_読解用抜粋_
^^^^^^^^
鹿児島史跡巡り「第2日目」


鹿児島市内史跡巡り編「第2日目」
 第2日目のコース紹介です。
 この2日目では、鹿児島観光の一番の目玉とも言える、島津家の別邸『仙巌園(磯庭園)』と島津家関係の歴史資料を多数展示している資料館『尚古集成館』の見学をメインとしています。
 2日目のコースは、次のとおりです。


鹿児島中央駅

天文館

『造士館・演武館跡』

『照国神社』
(『島津斉彬銅像』、『島津久光銅像』、『島津忠義銅像』、『賞典学校碑』、『探勝園跡』等)

『仙巌園(磯庭園)』
『尚古集成館』

『異人館(鹿児島紡績所技師館)』
『照国公製艦記念碑』
『鹿児島紡績所跡』

『石橋記念公園』
(『石橋記念館』、『薩英戦争記念碑』、『祇園之洲砲台跡』)

天文館

鹿児島中央駅



 それでは、2日目のスタートです!
 まず、2日目も1日目と同様に、シティビューを利用します。
 何度も書きますが、鹿児島市内の観光については、このバスは絶対に便利でお得です。1日目と同じくシティビューの一日乗車券を購入しましょう。
 1日目と同様に、シティビューの「城山・磯コース」に乗車し、鹿児島中央駅前を出発しますが、2日目の最初の目的地は、
『照国神社(てるくにじんじゃ)』です。
 照国神社は、英明君主と謳われた島津家28代当主で薩摩藩主であった島津斉彬(しまづなりあきら)を祀った神社です。
 余談ですが、最近、子供たちに大人気のアニメ『妖怪ウォッチ』の主題歌として、「照国神社の熊手」という曲が流れていますが(平成28年6月現在)、おそらくこの鹿児島の照国神社のことを歌っているものと思います。(理由は定かでありませんが)

 さて、1日目にも書きましたが、鹿児島中央駅を出発したシティビューは、

「鹿児島中央駅前」

「維新ふるさと館(観光交流センター)前」

「ザビエル公園前」
^^^^^^^^
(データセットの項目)
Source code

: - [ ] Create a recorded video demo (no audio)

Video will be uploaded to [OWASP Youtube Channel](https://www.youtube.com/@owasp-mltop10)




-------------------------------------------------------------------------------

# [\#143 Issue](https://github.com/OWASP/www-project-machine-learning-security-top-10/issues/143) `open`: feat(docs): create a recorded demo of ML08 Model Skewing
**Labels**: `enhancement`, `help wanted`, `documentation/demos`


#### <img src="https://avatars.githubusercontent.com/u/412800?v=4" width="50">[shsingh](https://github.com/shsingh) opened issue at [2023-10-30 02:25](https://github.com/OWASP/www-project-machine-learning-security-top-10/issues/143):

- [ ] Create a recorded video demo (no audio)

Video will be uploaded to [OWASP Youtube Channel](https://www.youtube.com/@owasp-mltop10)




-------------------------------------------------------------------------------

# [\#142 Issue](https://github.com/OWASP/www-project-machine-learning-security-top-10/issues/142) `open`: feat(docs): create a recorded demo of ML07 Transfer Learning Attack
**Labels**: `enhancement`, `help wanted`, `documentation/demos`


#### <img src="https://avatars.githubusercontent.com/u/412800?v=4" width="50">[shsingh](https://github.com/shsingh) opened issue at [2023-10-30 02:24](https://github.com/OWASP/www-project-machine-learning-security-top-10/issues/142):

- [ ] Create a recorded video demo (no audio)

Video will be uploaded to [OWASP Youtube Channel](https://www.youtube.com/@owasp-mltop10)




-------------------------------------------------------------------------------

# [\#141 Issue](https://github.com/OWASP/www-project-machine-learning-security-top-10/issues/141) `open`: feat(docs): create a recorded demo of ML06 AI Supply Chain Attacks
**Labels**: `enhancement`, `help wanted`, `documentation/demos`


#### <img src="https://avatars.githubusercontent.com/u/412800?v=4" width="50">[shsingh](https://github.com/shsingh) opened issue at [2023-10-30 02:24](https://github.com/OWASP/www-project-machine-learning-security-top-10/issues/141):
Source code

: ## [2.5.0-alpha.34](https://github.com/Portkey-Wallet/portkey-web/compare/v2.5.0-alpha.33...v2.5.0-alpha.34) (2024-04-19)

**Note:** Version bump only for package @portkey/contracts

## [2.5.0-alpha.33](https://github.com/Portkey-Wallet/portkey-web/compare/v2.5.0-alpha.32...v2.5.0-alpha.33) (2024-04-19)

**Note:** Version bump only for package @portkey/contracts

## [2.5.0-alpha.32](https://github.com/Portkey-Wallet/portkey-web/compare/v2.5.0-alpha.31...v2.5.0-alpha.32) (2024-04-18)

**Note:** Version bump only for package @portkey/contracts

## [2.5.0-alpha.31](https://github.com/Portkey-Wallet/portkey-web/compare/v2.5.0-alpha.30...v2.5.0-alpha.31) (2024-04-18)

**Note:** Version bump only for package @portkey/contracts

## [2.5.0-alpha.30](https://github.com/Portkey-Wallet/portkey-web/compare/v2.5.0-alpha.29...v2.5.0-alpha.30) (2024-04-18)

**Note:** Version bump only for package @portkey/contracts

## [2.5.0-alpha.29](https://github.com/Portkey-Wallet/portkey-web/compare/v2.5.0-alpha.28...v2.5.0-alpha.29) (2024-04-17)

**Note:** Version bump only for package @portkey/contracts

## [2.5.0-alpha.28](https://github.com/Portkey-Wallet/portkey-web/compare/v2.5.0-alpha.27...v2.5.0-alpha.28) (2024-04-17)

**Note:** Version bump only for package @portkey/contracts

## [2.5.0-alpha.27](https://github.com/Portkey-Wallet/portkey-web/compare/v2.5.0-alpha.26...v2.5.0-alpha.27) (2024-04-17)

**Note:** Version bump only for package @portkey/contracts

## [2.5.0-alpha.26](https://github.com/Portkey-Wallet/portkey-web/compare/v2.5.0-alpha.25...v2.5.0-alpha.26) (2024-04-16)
^^^^^^^^
_取り組む課題_
鹿児島史跡巡りの文章にある次の一文を英語に訳せ:「照国神社は、英明君主と謳われた島津家28代当主で薩摩藩主であった島津斉彬(しまづなりあきら)を祀った神社です。」

_課題への回答_
Terukuni Shrine is a shrine dedicated to Shimazu Nariakira, who was the 28th head of the Shimazu family and lord of the Satsuma Domain and was praised as an enlightened ruler.